(Bloomberg) -- Royal Dutch Shell (LON:RDSa) Plc and its partners announced an agreement to invest in a multibillion-dollar liquefied natural gas project in western Canada -- the largest of its kind in years that will carve out the fastest route to Asia for North American gas.
LNG Canada -- comprised of Shell, Malaysia’s Petroliam Nasional Bhd, Mitsubishi Corp., PetroChina Co. and Korea Gas Corp. -- confirmed the expected final investment decision in the C$40 billion ($31 billion) project, according to a statement from Shell on Tuesday. Bloomberg News reported Sunday that the group had approved the investment and an announcement was imminent.
The project marks a turning point for Canada and the global gas industry.

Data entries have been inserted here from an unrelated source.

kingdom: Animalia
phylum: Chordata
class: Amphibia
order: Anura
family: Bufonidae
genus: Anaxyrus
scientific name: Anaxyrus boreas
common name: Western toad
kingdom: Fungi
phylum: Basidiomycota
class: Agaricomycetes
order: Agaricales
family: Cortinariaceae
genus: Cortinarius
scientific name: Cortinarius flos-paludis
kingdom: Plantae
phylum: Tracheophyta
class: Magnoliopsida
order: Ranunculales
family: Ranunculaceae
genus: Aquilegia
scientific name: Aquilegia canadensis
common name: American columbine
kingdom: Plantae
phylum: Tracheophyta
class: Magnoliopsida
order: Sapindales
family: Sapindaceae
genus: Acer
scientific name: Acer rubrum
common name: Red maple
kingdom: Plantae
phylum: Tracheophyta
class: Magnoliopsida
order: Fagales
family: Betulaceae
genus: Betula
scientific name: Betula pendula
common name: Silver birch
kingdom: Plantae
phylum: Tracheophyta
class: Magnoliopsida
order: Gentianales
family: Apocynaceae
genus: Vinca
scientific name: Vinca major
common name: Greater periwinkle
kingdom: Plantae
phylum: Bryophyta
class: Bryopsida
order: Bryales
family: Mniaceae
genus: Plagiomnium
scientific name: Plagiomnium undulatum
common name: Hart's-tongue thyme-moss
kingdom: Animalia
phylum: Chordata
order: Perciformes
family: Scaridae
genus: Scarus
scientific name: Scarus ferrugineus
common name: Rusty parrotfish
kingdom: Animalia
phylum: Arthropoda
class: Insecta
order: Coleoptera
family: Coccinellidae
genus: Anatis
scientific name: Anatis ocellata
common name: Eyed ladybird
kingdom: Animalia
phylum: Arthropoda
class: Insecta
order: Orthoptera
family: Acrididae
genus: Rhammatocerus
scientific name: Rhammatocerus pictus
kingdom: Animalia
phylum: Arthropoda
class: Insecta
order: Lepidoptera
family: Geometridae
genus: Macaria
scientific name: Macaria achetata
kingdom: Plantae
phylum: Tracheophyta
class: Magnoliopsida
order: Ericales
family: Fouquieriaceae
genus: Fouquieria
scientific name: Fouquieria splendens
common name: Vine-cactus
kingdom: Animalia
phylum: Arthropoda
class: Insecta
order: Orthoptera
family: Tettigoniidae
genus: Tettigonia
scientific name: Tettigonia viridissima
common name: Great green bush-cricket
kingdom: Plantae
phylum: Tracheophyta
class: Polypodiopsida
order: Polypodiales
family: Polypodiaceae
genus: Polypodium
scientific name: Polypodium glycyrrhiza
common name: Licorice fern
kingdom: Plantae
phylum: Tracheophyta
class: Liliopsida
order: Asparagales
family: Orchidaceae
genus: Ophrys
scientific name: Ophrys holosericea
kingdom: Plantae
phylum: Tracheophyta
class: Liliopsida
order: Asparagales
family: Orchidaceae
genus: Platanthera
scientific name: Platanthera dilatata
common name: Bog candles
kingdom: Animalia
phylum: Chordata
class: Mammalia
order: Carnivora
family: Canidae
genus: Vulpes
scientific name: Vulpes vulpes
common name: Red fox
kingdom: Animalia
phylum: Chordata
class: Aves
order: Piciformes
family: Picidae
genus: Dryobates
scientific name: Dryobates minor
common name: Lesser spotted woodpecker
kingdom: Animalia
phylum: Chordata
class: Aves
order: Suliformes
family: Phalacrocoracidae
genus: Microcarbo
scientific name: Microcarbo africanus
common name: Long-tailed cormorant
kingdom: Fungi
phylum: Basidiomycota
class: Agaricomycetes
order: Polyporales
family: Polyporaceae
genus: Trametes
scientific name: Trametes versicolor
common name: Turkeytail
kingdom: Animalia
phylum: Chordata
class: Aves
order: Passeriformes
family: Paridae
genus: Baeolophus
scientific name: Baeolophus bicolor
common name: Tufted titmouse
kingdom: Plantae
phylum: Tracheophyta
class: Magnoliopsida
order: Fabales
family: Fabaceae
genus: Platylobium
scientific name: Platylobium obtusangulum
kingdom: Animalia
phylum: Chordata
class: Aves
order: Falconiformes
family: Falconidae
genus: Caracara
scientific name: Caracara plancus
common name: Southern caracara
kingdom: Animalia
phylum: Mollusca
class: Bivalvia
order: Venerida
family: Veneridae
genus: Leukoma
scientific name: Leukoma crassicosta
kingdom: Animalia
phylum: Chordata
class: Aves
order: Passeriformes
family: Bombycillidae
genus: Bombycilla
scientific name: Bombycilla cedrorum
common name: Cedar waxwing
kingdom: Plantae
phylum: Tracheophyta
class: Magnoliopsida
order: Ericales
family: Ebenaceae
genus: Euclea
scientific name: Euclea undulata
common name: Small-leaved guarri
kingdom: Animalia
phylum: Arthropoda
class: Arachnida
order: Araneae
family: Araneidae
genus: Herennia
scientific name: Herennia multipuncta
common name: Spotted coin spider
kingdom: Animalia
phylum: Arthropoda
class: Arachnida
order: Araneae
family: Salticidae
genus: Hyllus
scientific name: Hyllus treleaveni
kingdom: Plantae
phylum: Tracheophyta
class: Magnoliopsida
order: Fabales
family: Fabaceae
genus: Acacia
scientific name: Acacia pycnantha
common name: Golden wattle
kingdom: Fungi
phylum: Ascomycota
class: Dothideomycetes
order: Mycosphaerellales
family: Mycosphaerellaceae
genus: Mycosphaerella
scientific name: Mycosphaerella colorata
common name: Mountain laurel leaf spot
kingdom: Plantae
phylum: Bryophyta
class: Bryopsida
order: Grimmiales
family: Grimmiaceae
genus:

Set to be the nation’s largest infrastructure project ever, LNG Canada augurs a new wave of investments for major gas export projects after a three-year hiatus forced by fears of a global supply glut. LNG Canada will be able to send cargoes from Kitimat, British Columbia, to Tokyo in about eight days versus 20 days from the U.S. Gulf.
“We believe LNG Canada is the right project, in the right place, at the right time,” Ben van Beurden, Shell’s chief executive officer, said in the statement. “Supplying natural gas over the coming decades will be critical as the world transitions to a lower carbon energy system.”
It’s also a welcome boost for Canadian Prime Minister Justin Trudeau. Selling LNG to buyers in Asia promises higher prices for the country’s gas compared to what it gets selling it almost exclusively to the U.S. via pipeline. It also helps reaffirm Canada’s investment climate, battered by the bungled expansion of the Trans Mountain oil pipeline, which was sold by Kinder Morgan Inc (NYSE:KMI). to the government for C$4.5 billion before its approval was quashed by a federal court.
The investment approval is for two LNG trains with a total capacity of 14 million tons a year, compared to a previous plan of 13 million tons. LNG Canada has proposed to eventually export as much as 26 million tons a year.
The green light marks the end of a seven-year effort, including two postponements in 2016 at the depths of the gas market downturn. The outlook for LNG has since brightened as the market could be in deficit as soon as 2022 unless new projects are built, according to Sanford C. Bernstein & Co. Global LNG imports will set a new record this year of 308 million metric tons thanks to growth from Asia, Bloomberg NEF forecast Sept. 12.
Shell holds 40 percent of LNG Canada, with Petronas at 25 percent, 15 percent each for PetroChina and Mitsubishi, and 5 percent for Kogas.
(Updates with details from Shell’s statement in the sixth paragraph.)